Il virus è stato la goccia che ha fatto spalancare il vaso di pandora dei debiti delle squadre di calcio di Serie A, quindici delle quali si trovano con le casse vuote, con alle porte la scadenza del primo di dicembre, quando le squadre dovranno versare 300 milioni di euro. La situazione stavolta, è molto più grave degli anni passati, perchè tante squadre anche di prima fascia sono in difficoltà. La stessa Juve, con gli stadi chiusi, e la mancanza dei tifosi a comprare i suoi gadgets, lamenta ventun milioni di mancati incassi, l’Inter ne ha persi tredici, il Milan dieci, eccetera. Il sistema calcio italiano inoltre sconta le minusvalenze dei top players, gli sponsors che sono sempre meno interessati al nostro campionato, nel quale vince sempre la stessa squadra ma soprattutto il mancato pagamento dei diritti tv da parte di Sky, Dazn ed Img, che, probabilmente per lo stesso motivo per il quale scappano gli sponsors, si sono rifiutate di pagare alla Lega, l’ultima rata da 230 milioni dei diritti dello scorso anno.

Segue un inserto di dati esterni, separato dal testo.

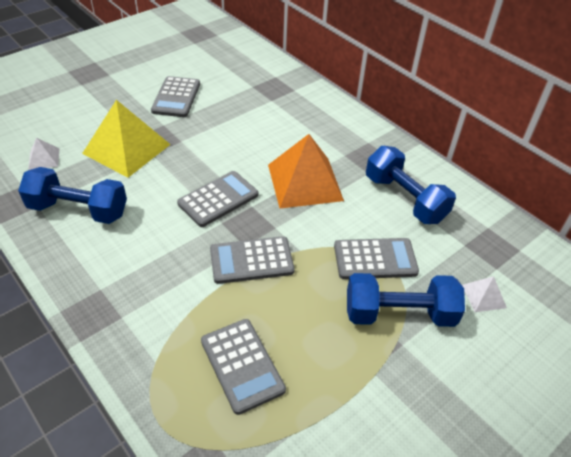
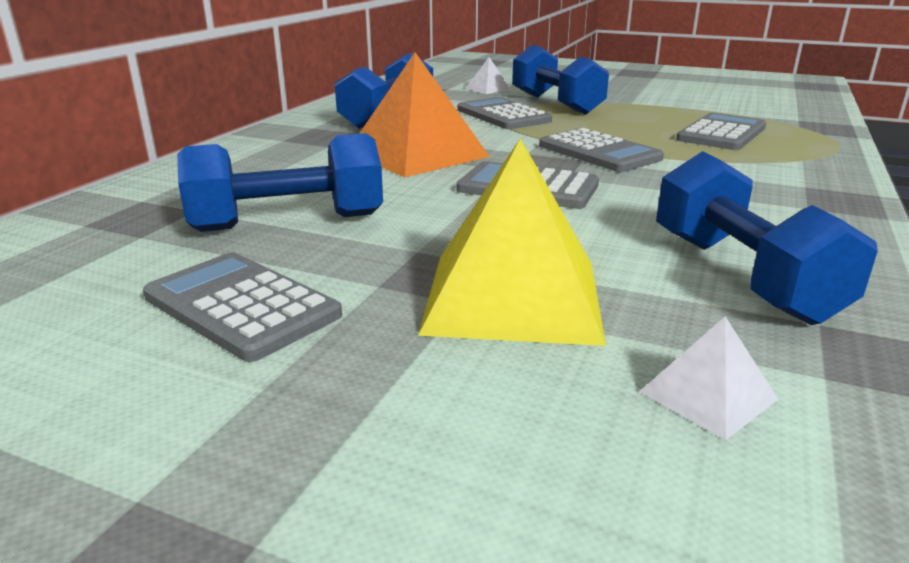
camera: 115 degrees left, 20 degrees down
grey calculator [151,76,200,117] -> grey calculator turned 120 degrees counterclockwise [143,252,342,362]
none -> blue dumbbell [177,133,383,232]

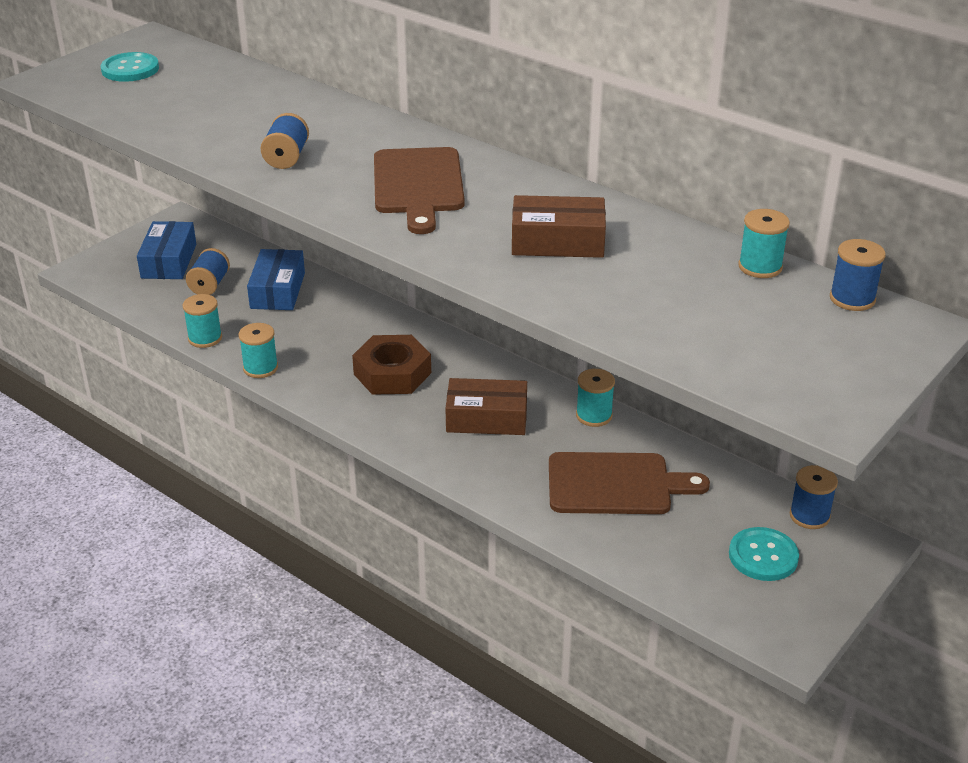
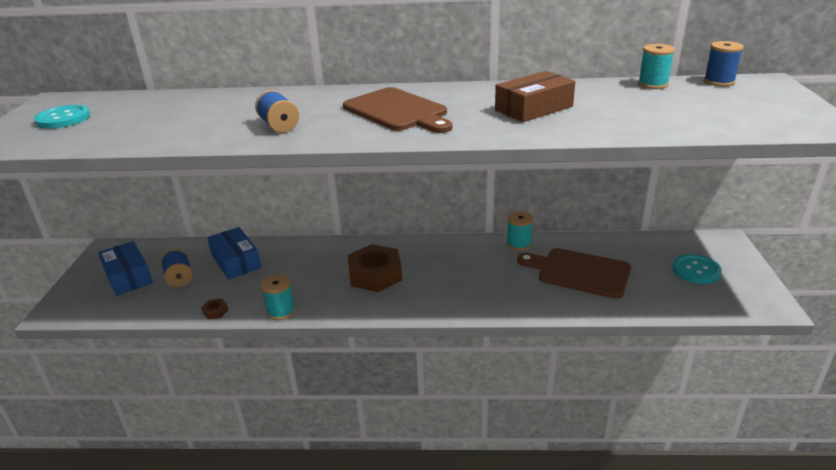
camera: 35 degrees left, 5 degrees down
turquoise spool [183,294,222,348] -> brown nut [201,298,228,320]
brown box [446,378,527,435] -> none
brown cutting board [549,452,710,514] -> brown cutting board turned 120 degrees counterclockwise [517,248,631,299]
blue spool [790,465,838,529] -> none

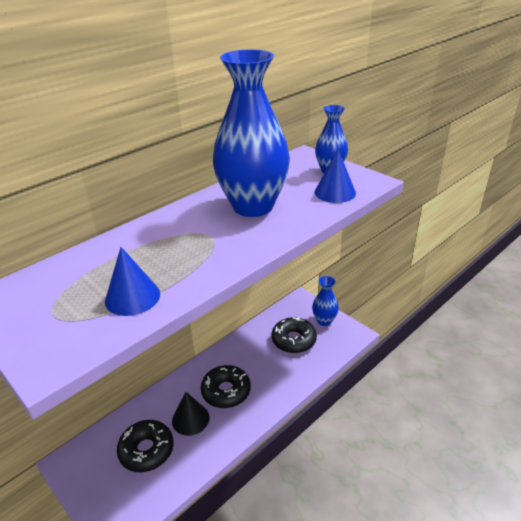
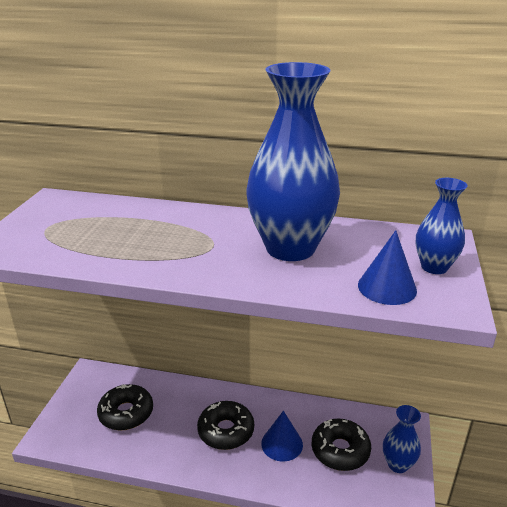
camera: 55 degrees right, 5 degrees down
blue cone [105,247,160,316] -> blue cone moved to [261,411,303,462]
black cone [172,392,209,436] -> none

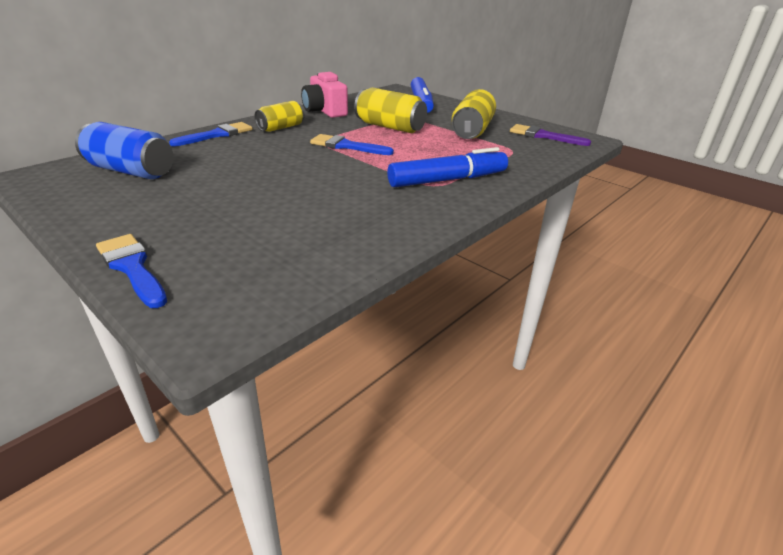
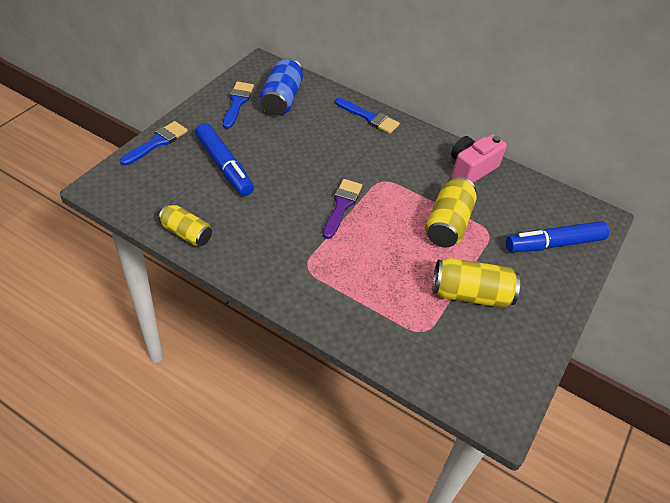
camera: 75 degrees right, 15 degrees up
yellow can [254,101,305,132] -> yellow can moved to [158,204,212,246]
blue brush [310,134,394,155] -> blue brush moved to [223,81,254,129]
blue marker [387,147,508,187] -> blue marker moved to [195,123,254,196]
purple brush [510,124,591,146] -> purple brush moved to [323,179,362,239]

La Lega ha fatto causa al Tar, ed ha ottenuto un decreto ingiuntivo per riscuotere subito i soldi, ma non sembra che la controversia sia risolvibile e le tv cercano di rimandare il pagamento e addirittura chiedono degli sconti per l’anno 2020-21. Non va bene neanche il merchandising, cioè le vendite delle maglie e degli altri prodotti ufficiali delle squadre, perchè non andando i tifosi allo stadio, specialmente i ragazzi delle curve, calano anche le vendite. La pandemia ha messo quindi in ginocchio le squadre già indebitate, anche con i costi quotidiani dei tamponi, sommati ai minori introiti che abbiamo detto, e scopriamo allora che la Serie A, è un impero che è in una grossa difficoltà, che forse esisteva già, ma era coperta da giochi di plusvalenze ed altri artifici contabili, ed ora ci si domanda come facevano a pagare quelle cifre per i giocatori? E quante magliette deve vendere la Juve per pagare un fuoriclasse?